This is a really heartfelt and honest piece in The Guardian from Daisy Buchanan, a writer who had to give up her dream job because of her mental health problems. It rings a very similar note to my own problems and how sometimes the only thing to do, is to back away and regroup.
“Everyone told me that quitting was brave. But last year it felt like my only option, or perhaps the best of three: I could leave; I could get fired; or I could stay in reception weeping all day and hoping people would assume I was some kind of art installation.”
My last job was as a postman, which I really enjoyed. It was keeping me fit, I could work primarily outdoors and I got to meet some great people. For over a year, my anxiety was almost non-existent and I felt as though I had found my perfect situation.
However, as anyone will know who has suffered from anxiety, it can quickly catch you my surprise. Gradually my anxiety started to return to the point that I was even getting panic attacks at work. I was so upset and angry that it was trying to re-establish itself in my life.
“Given that one in four of us will experience a mental health problem every year, we need to accept that, even though we’d love to, most of us can’t regulate our issues so they occur outside office hours. After I left my staff job, fellow anxiety sufferers told me that they struggle too, that work exacerbates the problem, and that many offices simply aren’t nice places for humans to be.”

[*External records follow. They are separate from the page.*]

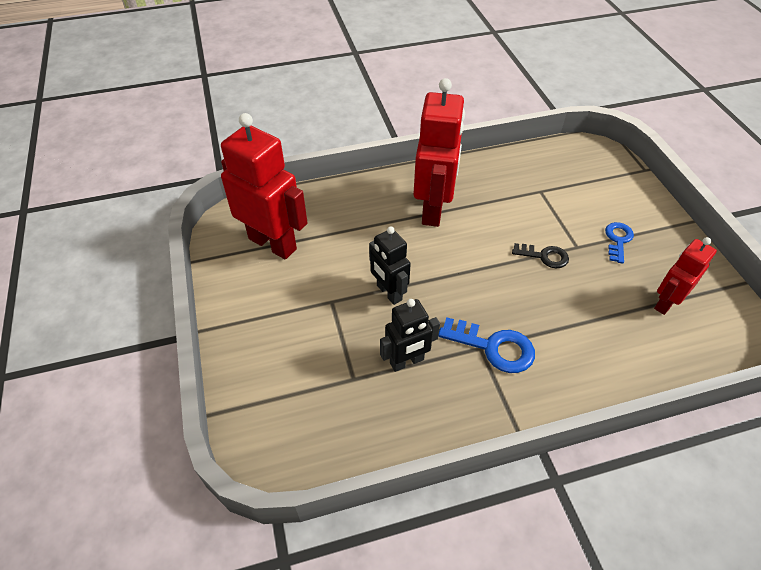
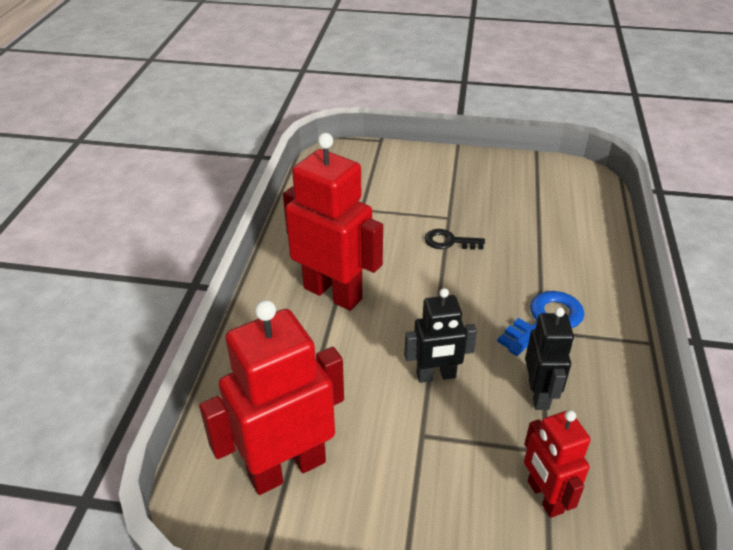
camera: 65 degrees left, 10 degrees down
black key [512,243,569,269] -> black key turned 120 degrees counterclockwise [424,229,485,250]
blue key [605,222,634,264] -> none
red robot [654,237,717,315] -> red robot moved to [524,410,591,518]

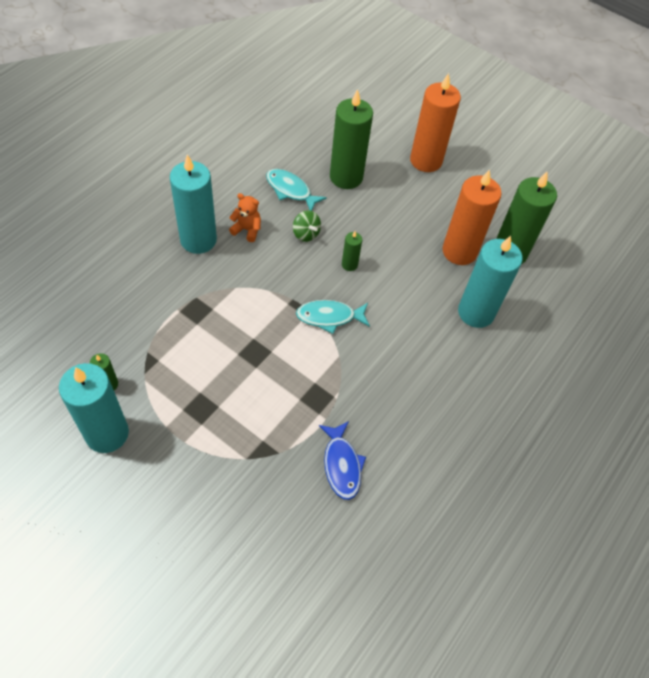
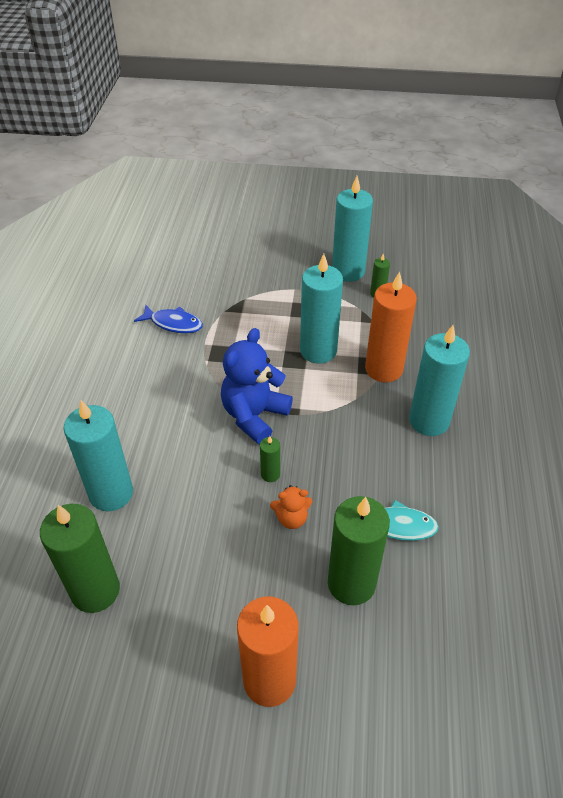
camera: 155 degrees right, 10 degrees down
orange teddy bear [229,193,261,242] -> orange teddy bear moved to [270,485,312,529]
green spinning top [293,210,321,242] -> none
turquoise fish [296,300,370,334] -> blue teddy bear [221,328,293,444]
blue fish [319,421,366,500] -> blue fish turned 150 degrees clockwise [134,305,203,333]
orange candle [442,169,502,265] -> orange candle moved to [365,271,417,382]
none -> turquoise candle [300,254,343,364]

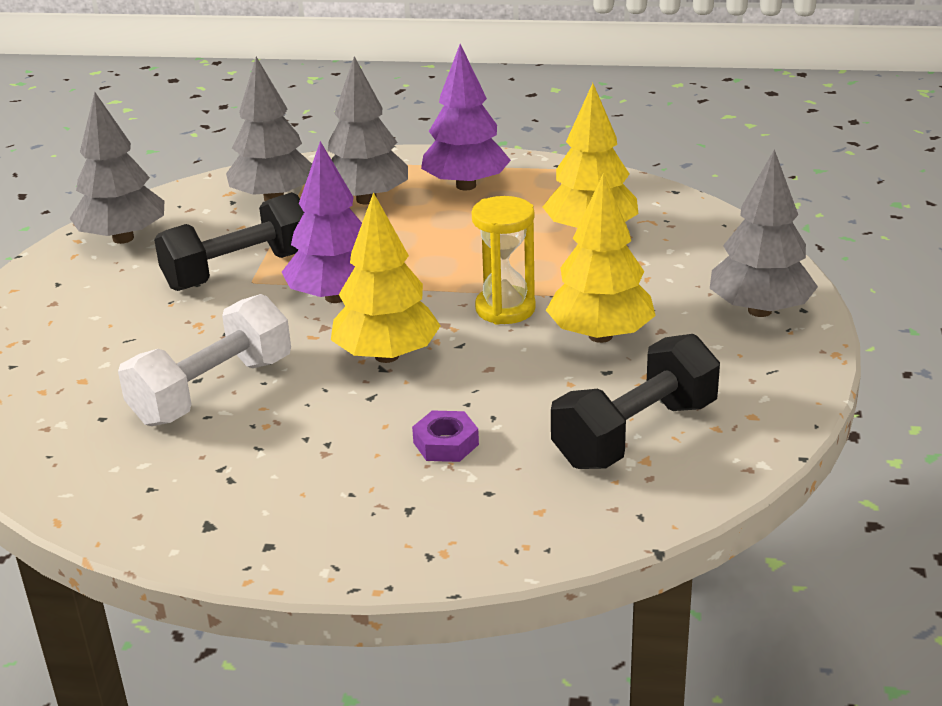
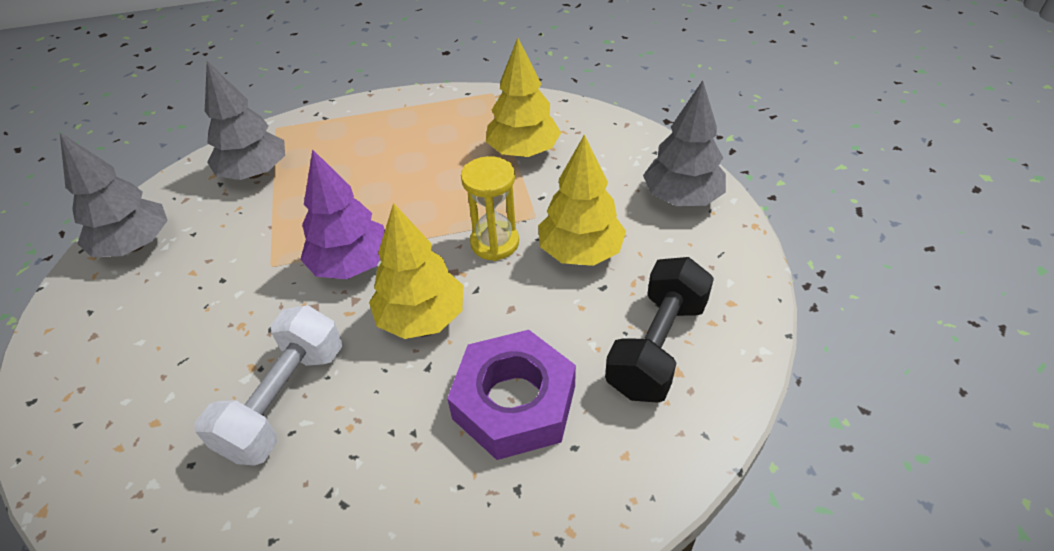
camera: 20 degrees left, 15 degrees up
black dumbbell [154,192,304,291] -> none
grey tree [328,56,408,204] -> none
purple nut [412,411,479,462] -> purple nut [447,330,576,460], size x2.25
purple tree [421,44,511,191] -> none

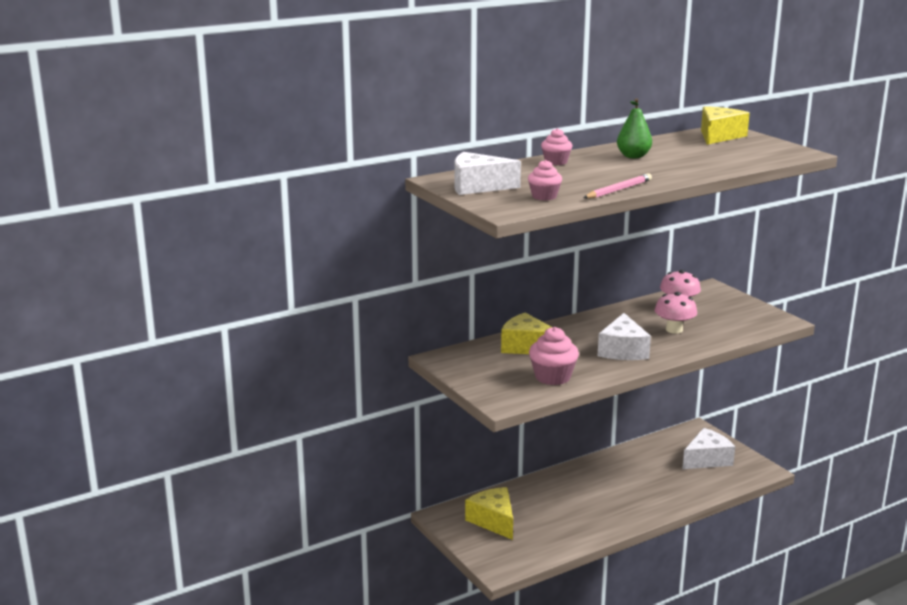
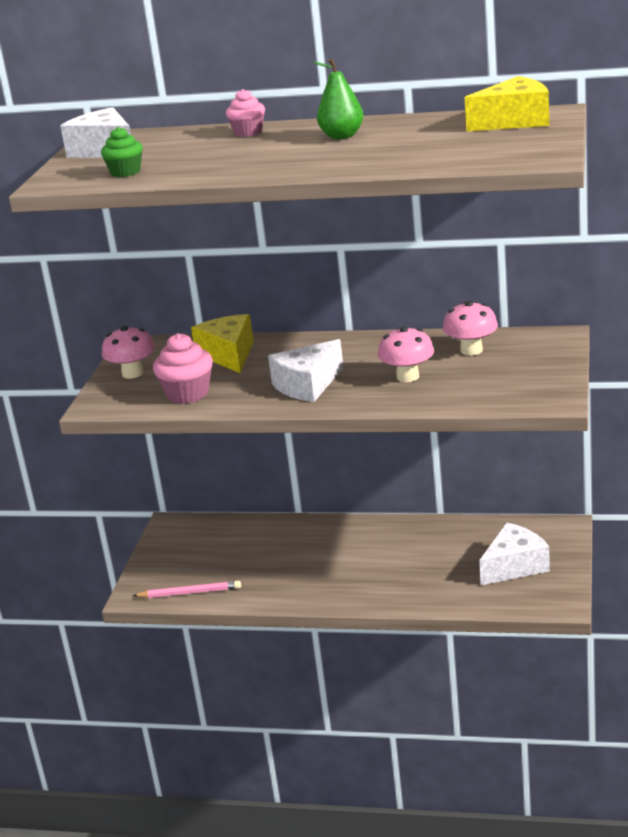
camera: 45 degrees right, 5 degrees up
yellow cheese [465,487,513,540] -> none
pink cupcake [528,160,562,201] -> green cupcake [101,127,143,177]
pink pencil [583,173,652,198] -> pink pencil moved to [133,580,241,598]
white cheese [682,428,735,469] -> white cheese turned 45 degrees counterclockwise [479,522,550,585]
none -> pink mushroom [102,326,155,379]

I got to the point where it was starting to have an effect on my work and my sickness record. I did go through occupational health and while they did understand, I wasn’t convinced that my managers did.
Even now, nearly a year since I left, I still miss the job and the people that worked there. But I had to be honest with myself that I wasn’t able to continue the way things were going. I know some will see it as a backward step, that I have withdrawn from the only thing that was giving me independance, but I don’t see it that way.
I can now manage my anxiety a lot better, because I don’t have to push through it get my work done. I can deal with my anxiety and stop it from taking control. By trying to fight it and suppress it, I was only making it worse.
I know that this might not be a solution for everyone, but it is important to know that just because you can’t deal with a set hours job, doesn’t mean that you can’t have a fulfilling and productive career.